First of all, the writing in this book is amazing. The prose really has a superior quality. If I could go back and read it for the first time again, I'd try to resist and savor it more. Not read through it in two days because I couldn't put it down. I loved how every location got its very distinct atmosphere simply by the level of detail Doerr provided. Paris, St. Malo, Zollverein, ... etc. they all have a very different, singular feel to them. Even more details go into the houses where the main characters live, the museum in Paris or the Nazi school in Germany. You can almost taste the salt of the sea in the air or feel the ashes of burnt cokes on your skin.

Secondly, I loved both of the main characters' inquisitive and curious nature. Both of them start out with their own setbacks in life, but both of them have something worth living for and a dream they're willing to go the extra mile for. Not in small regard thanks to the people around them. I also love to follow their parallel storylines throughout different moments in time and how you can see the war starting around them and eventually taking over and shaping their lives. From small children to young adults (teenagers) who have been through and seen too much to ever fully believe in innocence again.

I really enjoyed the historical setting and the feeling of detail that went into the military side of the story. Doerr doesn't shy away from the atrocities of war, on either side, but it doesn't become grim or gratuitous. It's simply there, in a way I feel is very realistic to what people actually witnessed back in the day. Very little gore, just facts that get mentioned along the way. My personal interest in WW2 will always be with the civilians, not the soldiers and I like how this novel shows their lives changing. Very subtly in the beginning, becoming more and more pronounced over the years until they reach full-blown occupation and then liberation.
Mind you, I'm talking about those who were considered to be civilians at the time. This is not a WW2 story that talks of Jewish people, Sinti or any of the other groups of people that were considered less and ended up in extermination camps. These are the people that got to stay in their homes, for a while anyway. The people that "lived" a "normal life" throughout the war.
We also get to see very clearly how there is hardly any good and evil to speak of. There is just serving your country, following orders, sitting through air-raids in a shelter and hoping you'll make it through another night. Every single person is just that, flaws and all.

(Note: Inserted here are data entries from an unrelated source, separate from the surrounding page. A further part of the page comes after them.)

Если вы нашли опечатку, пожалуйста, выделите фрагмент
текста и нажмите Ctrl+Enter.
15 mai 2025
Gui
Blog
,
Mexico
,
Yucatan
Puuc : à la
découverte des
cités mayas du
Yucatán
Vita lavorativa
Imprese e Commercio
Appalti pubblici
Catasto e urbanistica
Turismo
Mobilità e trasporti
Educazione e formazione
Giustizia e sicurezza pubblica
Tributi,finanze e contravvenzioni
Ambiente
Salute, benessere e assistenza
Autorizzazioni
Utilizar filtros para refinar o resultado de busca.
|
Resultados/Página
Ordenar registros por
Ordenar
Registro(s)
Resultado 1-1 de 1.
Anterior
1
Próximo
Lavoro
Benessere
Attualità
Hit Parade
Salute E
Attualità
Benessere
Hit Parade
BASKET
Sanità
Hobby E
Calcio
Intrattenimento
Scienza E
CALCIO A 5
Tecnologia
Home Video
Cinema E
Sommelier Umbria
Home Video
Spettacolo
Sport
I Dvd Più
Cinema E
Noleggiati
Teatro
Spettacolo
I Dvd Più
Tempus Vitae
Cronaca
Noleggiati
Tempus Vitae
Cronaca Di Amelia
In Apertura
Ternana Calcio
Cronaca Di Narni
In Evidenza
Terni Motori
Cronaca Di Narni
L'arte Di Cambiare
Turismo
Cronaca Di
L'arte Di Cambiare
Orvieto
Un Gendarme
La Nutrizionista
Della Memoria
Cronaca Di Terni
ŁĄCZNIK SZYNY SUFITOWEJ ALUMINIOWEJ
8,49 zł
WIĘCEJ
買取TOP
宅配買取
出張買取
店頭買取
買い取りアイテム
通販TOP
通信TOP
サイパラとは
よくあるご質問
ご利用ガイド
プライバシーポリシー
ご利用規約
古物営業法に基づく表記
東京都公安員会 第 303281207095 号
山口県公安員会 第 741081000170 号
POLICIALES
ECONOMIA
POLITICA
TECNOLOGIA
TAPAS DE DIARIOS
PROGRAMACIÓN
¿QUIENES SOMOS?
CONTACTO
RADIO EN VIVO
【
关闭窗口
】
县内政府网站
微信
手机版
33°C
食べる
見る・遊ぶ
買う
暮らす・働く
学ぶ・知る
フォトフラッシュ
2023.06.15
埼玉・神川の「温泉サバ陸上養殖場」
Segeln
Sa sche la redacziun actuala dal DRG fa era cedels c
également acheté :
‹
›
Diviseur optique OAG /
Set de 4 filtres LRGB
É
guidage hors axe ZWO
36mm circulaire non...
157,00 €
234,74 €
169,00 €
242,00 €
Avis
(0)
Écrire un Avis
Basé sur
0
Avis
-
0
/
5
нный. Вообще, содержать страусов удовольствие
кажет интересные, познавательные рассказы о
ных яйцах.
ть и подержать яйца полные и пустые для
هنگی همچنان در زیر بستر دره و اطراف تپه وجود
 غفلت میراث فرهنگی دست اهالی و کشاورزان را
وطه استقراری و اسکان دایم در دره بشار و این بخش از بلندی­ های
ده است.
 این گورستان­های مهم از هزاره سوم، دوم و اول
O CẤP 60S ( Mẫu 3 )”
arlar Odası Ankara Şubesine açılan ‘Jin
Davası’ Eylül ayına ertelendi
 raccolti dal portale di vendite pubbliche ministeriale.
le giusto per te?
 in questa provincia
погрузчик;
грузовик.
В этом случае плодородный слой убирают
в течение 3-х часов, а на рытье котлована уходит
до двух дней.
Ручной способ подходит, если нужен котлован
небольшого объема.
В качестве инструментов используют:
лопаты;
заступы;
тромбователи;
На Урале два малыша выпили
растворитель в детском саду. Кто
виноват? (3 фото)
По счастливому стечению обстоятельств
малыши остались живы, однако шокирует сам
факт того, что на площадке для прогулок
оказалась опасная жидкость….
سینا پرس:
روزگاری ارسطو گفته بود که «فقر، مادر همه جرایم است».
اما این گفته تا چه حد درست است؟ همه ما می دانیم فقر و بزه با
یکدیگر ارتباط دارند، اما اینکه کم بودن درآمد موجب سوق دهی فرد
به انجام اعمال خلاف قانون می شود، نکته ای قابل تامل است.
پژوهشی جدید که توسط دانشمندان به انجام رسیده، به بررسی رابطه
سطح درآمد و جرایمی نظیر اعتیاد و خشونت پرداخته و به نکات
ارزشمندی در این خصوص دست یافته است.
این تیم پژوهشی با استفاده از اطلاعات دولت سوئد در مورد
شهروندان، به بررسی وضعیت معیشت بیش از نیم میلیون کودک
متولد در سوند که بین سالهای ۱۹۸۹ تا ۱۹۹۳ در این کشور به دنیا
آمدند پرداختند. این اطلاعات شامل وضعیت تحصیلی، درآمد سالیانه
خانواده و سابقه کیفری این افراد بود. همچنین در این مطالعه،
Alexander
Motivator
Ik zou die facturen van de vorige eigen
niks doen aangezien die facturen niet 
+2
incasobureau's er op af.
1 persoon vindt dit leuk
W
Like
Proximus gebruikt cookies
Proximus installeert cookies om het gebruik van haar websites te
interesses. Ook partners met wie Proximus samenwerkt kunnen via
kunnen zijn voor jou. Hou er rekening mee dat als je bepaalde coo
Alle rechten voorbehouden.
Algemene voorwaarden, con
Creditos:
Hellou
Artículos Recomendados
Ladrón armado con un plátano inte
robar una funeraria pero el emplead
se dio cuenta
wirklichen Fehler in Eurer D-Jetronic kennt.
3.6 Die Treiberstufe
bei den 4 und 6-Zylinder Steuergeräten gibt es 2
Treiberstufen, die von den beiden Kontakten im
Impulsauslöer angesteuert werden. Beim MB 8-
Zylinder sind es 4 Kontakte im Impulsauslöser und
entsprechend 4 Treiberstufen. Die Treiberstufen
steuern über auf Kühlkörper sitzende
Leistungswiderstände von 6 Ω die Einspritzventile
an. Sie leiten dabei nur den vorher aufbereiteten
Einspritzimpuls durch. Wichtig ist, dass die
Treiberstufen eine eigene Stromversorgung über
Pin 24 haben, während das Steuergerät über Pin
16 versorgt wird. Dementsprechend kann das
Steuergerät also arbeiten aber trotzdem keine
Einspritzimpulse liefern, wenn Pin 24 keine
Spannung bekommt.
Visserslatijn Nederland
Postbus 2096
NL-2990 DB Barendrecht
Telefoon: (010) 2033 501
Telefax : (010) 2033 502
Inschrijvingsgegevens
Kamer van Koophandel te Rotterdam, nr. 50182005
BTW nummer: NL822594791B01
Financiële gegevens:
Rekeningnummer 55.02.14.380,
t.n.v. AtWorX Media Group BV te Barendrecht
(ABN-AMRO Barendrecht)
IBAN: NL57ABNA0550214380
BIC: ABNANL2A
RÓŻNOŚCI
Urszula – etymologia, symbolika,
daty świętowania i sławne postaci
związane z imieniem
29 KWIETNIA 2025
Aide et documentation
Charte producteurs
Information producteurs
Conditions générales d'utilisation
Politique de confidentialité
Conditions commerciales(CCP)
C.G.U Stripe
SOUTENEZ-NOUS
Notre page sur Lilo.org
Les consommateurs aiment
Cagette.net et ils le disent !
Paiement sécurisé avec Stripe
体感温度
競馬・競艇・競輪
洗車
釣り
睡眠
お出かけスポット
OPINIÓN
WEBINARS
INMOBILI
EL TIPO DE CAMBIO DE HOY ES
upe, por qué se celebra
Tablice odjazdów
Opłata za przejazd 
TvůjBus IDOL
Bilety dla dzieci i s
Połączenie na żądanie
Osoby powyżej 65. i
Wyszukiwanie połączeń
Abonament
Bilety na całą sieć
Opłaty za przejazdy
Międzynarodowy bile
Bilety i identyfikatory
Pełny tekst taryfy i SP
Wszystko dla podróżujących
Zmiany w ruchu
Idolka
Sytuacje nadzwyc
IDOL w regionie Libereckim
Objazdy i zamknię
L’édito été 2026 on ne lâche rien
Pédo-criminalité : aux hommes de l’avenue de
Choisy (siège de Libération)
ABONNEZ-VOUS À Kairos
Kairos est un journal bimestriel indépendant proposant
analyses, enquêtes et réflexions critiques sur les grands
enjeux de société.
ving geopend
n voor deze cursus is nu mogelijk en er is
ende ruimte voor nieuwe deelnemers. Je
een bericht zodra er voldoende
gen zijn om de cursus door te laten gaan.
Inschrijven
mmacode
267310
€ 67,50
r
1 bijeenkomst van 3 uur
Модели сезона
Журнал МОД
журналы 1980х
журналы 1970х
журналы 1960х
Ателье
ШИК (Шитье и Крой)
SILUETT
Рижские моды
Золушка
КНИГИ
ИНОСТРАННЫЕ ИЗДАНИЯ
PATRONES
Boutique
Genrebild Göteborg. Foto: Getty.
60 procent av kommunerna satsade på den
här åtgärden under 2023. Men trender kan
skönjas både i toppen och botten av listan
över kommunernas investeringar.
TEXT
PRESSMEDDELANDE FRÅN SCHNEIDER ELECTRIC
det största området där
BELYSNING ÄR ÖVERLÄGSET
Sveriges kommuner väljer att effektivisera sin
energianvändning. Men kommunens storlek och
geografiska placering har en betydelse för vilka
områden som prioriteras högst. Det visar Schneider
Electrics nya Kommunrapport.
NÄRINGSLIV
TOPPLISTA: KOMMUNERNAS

Now ... The ending is its own kind of subtle and it won't satisfy everyone. It didn't fully satisfy me either, but I can appreciate the twist. Maybe more than anything, the symbolism this novel brings to the table beats another cliché happy ending. Because let's face it, the war didn't leave a whole lot of happy endings. On either side. The fact we'll never know about some people's fate is sadly very accurate indeed. The fact that not everyone makes it back home is very true. The fact that the Allied forces behaved like the very same beasts the Germans had, is also known.